The 2 mins video quickly discusses how the team assembled the chatbot’s dataset.
Data Format and Storage
The data was housed in a relational database. It became large enough to serve as a nexus to provide uniquely formatted datasets for the machine learning pipeline.
During the labeling process, few issues arose on how to semantically define a conversation. With many different log formats, ranging from AOL Messenger to SMS and other online platforms, the sentences would start and stop at different points. In conversations, I implemented a similar format as used in the competitively-used Cornell University’s movie corpus that provided a standard structure making it easy to parse the data. Additionally, the corpus contained chat slang, abbreviations, and number-for-words, like “l8r” for “later” and “b4” for “before”, which required a team consensus on how to handle these stopwords. The team did not focus on timestamps due to extremely varied formatting, missing values, and lack of importance to the overall project.
The Model
Many models presented as candidates to the chatbot’s internal workings. The main goal for the team was to have a local and offline solution for now. This was done to reduce privacy concerns and legal issues. Future considerations of this project would evaluate these features with appropriate development operations.
The selected model focused around a Long Short Term Memory (LSTM) network cell, arranged as a sequence-to-sequence configuration. LSTMs have long been proved well-suited to work with sequential data. Our application would use this ability to help the chatbot predict the next plausible word to use for response.

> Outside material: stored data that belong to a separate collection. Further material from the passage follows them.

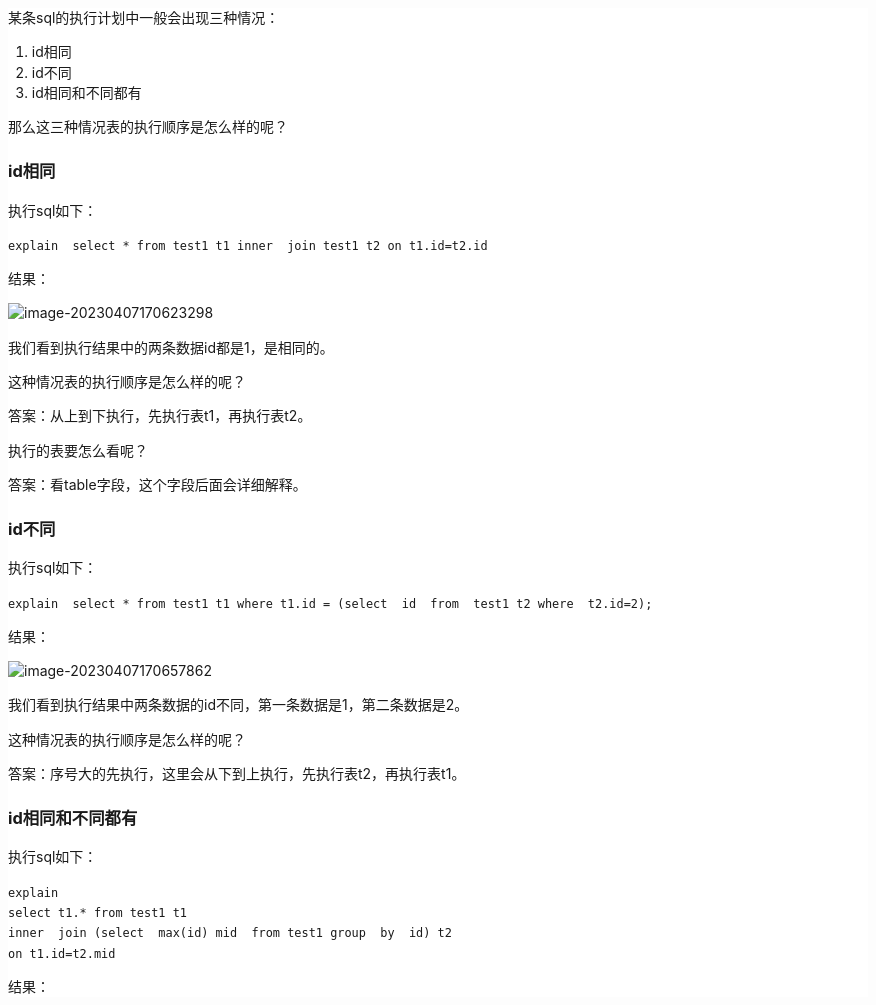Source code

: 某条sql的执行计划中一般会出现三种情况：

1. id相同
2. id不同
3. id相同和不同都有

那么这三种情况表的执行顺序是怎么样的呢？

### id相同

执行sql如下：

```
explain  select * from test1 t1 inner  join test1 t2 on t1.id=t2.id
```

结果：

![image-20230407170623298](explain-id相同.png)

我们看到执行结果中的两条数据id都是1，是相同的。

这种情况表的执行顺序是怎么样的呢？

答案：从上到下执行，先执行表t1，再执行表t2。

执行的表要怎么看呢？

答案：看table字段，这个字段后面会详细解释。

### id不同

执行sql如下：

```
explain  select * from test1 t1 where t1.id = (select  id  from  test1 t2 where  t2.id=2);
```

结果：

![image-20230407170657862](explain-id不同.png)

我们看到执行结果中两条数据的id不同，第一条数据是1，第二条数据是2。

这种情况表的执行顺序是怎么样的呢？

答案：序号大的先执行，这里会从下到上执行，先执行表t2，再执行表t1。

### id相同和不同都有

执行sql如下：

```
explain 
select t1.* from test1 t1
inner  join (select  max(id) mid  from test1 group  by  id) t2
on t1.id=t2.mid
```

结果：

For the sentiment analysis portion, we focused our efforts on an ensemble learning model as well as a support vector machine to help predict when the conversation changed from benign to risky.
Conclusion
Our team successfully built a chatbot and a sentiment analysis model independently. The chatbot learned from its more than 807,000 messages to understand how to parse sentences and structure a proper response. The limited vernacular stemmed from the chatbot’s time to learn and framework limitations.
The greatest challenge to code performance-centered inside the platform chosen, TensorFlow 1.0.0, provided limitations. The code did provide a conversation-capable entity, but the model needs more training data if we want to go beyond proof-of-concept to deploy it in an application.
The project successfully employed message sentiment analysis and was able to warn the user of potentially risky conversations initiated by online predators. The sentiment analysis ranged from low, medium, or high levels of risk.
Future considerations will take this project into a full-functioning environment of TensorFlow 2.1.0, eliminating other frameworks, including PyTorch. The internal model will receive an update to the LSTM structure and performance will be improved with the use of graphics computing processors, such as NVIDIA and its cuDNN framework.